Anaerobic Digesters

No matter how hard we try we will always produce waste – and too much of it! There are 3 options for dealing with this waste – bury it in landfill sites (This is becoming more expensive as land prices rise), burn it with the resulting gases being released in the atmosphere (At a cost to us and our planet) or bio digest it through anaerobic digestion (AD) (low cost Rapid ROI and a sellable product is produced through this process)

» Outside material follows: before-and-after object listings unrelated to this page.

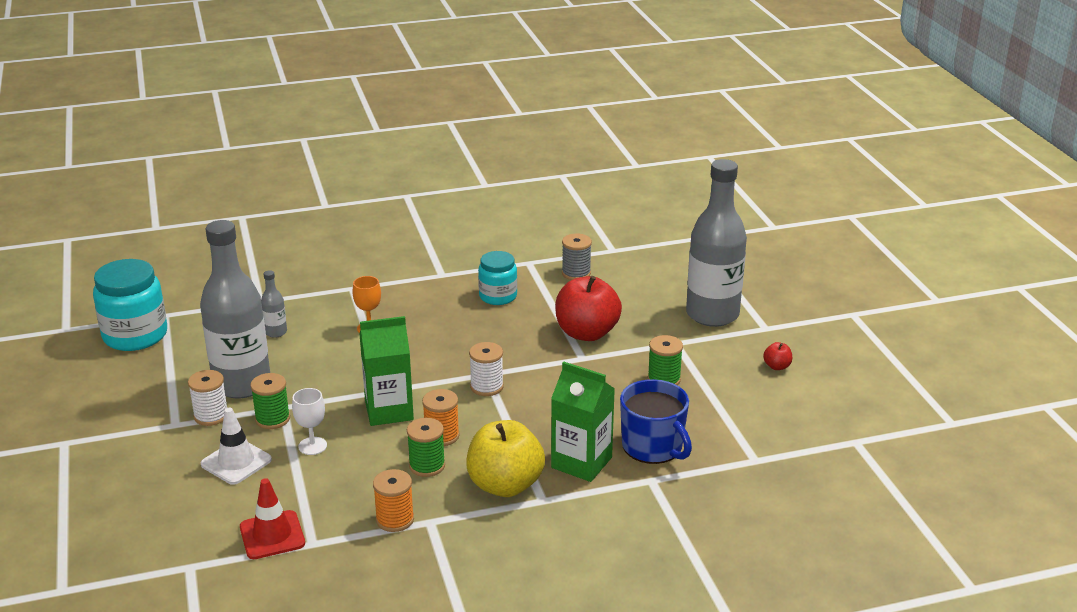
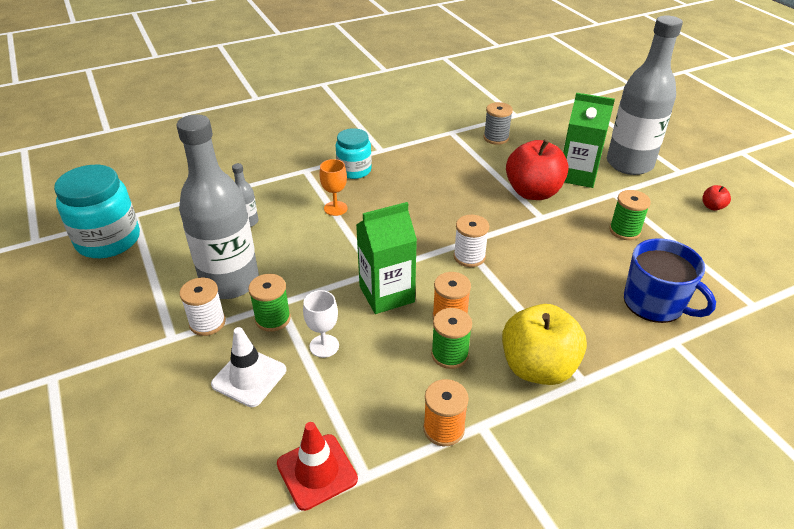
camera: 10 degrees left, 10 degrees up
turquoise jar [478,251,517,305] -> turquoise jar moved to [335,128,372,179]
green carton [551,361,615,482] -> green carton moved to [563,93,615,188]

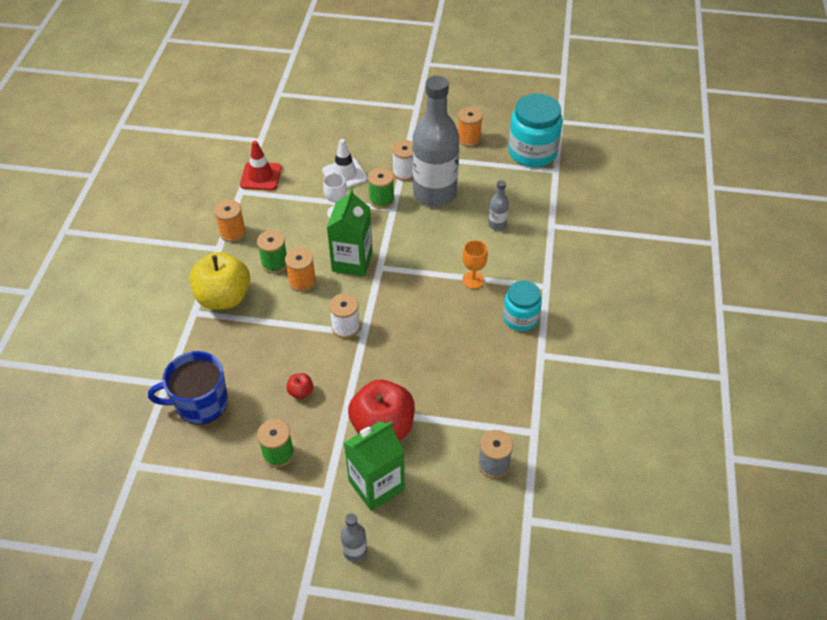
camera: 125 degrees right, 10 degrees up
grey bottle [607,15,683,175] -> grey bottle [341,514,367,562], size x0.41
red apple [702,185,731,211] -> red apple moved to [286,373,313,399]
none -> orange spool [458,107,483,147]

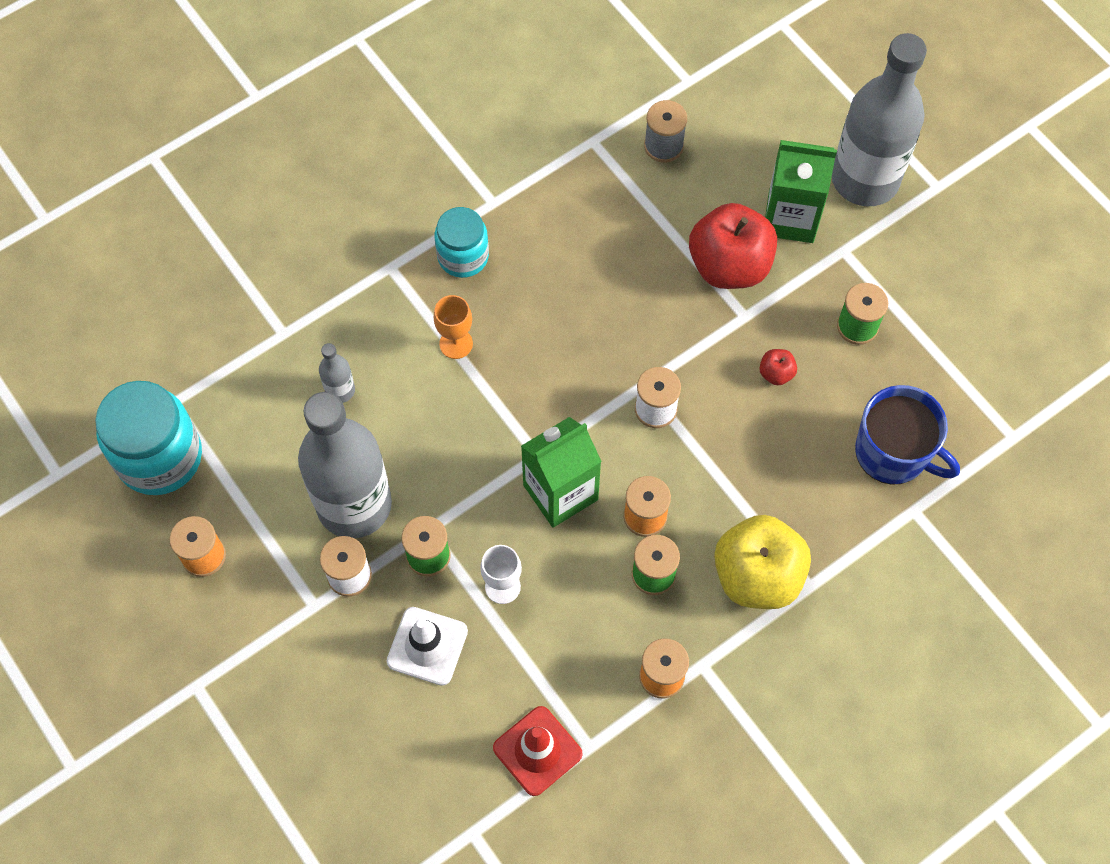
camera: 135 degrees left, 15 degrees up
grey bottle [341,514,367,562] -> grey bottle [832,33,927,206], size x2.45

Anaerobic Digestion is a wonderful biological process in which bacteria, commonly found in soil and deep water, break down organic material in the absence of oxygen, into biogases that can be used to generate energy. The material left at the end of the process (the digestate) exits the container in two forms, a liquid fertilizer and a dry mulch (Much like soil) it is rich in nutrients and is an excellent natural fertilizer.

A single 40ft container can process 500kg of organic material per day and can be increased to up to 6 ton a day with additional digesters ideal for schools, hotels or even small communities to power and heat your life with waste!




Muckbuster 400 Anaerobic Digester

The great thing about AD is that the environmental impacts are all positive:

•  Produces renewable energy
•  Provides a safe sustainable waste management system
•  Gives a cleaner environment by reducing pollution and odour
from organic waste
•  Reduces the use of artificial fertilizers

•  Controls pathogenic bacteria and viruses
•  Reduces greenhouse gas emissions
•  It’s carbon neutral
•  Helps the economic regeneration of rural communities.




Pollution Reduction

Anaerobic digestion has the potential to reduce both emissions to atmosphere, as well as watercourse pollution from run-off, for a wide range of feedstocks which currently cause these environmental problems, of which the largest by volume are agricultural slurries.

In line with the best practice AD plants, slurry is scraped into the digester on a daily basis, so GHG emissions such as carbon dioxide, methane and ammonia are kept to an absolute minimum in order to maximise the biogas potential of the slurry.

Furthermore, if slurries are co-digested with other feedstocks which would normally be sent to landfill or stored/disposed of in such a way as to emit GHGs, AD can successfully capture and utilise this renewable energy.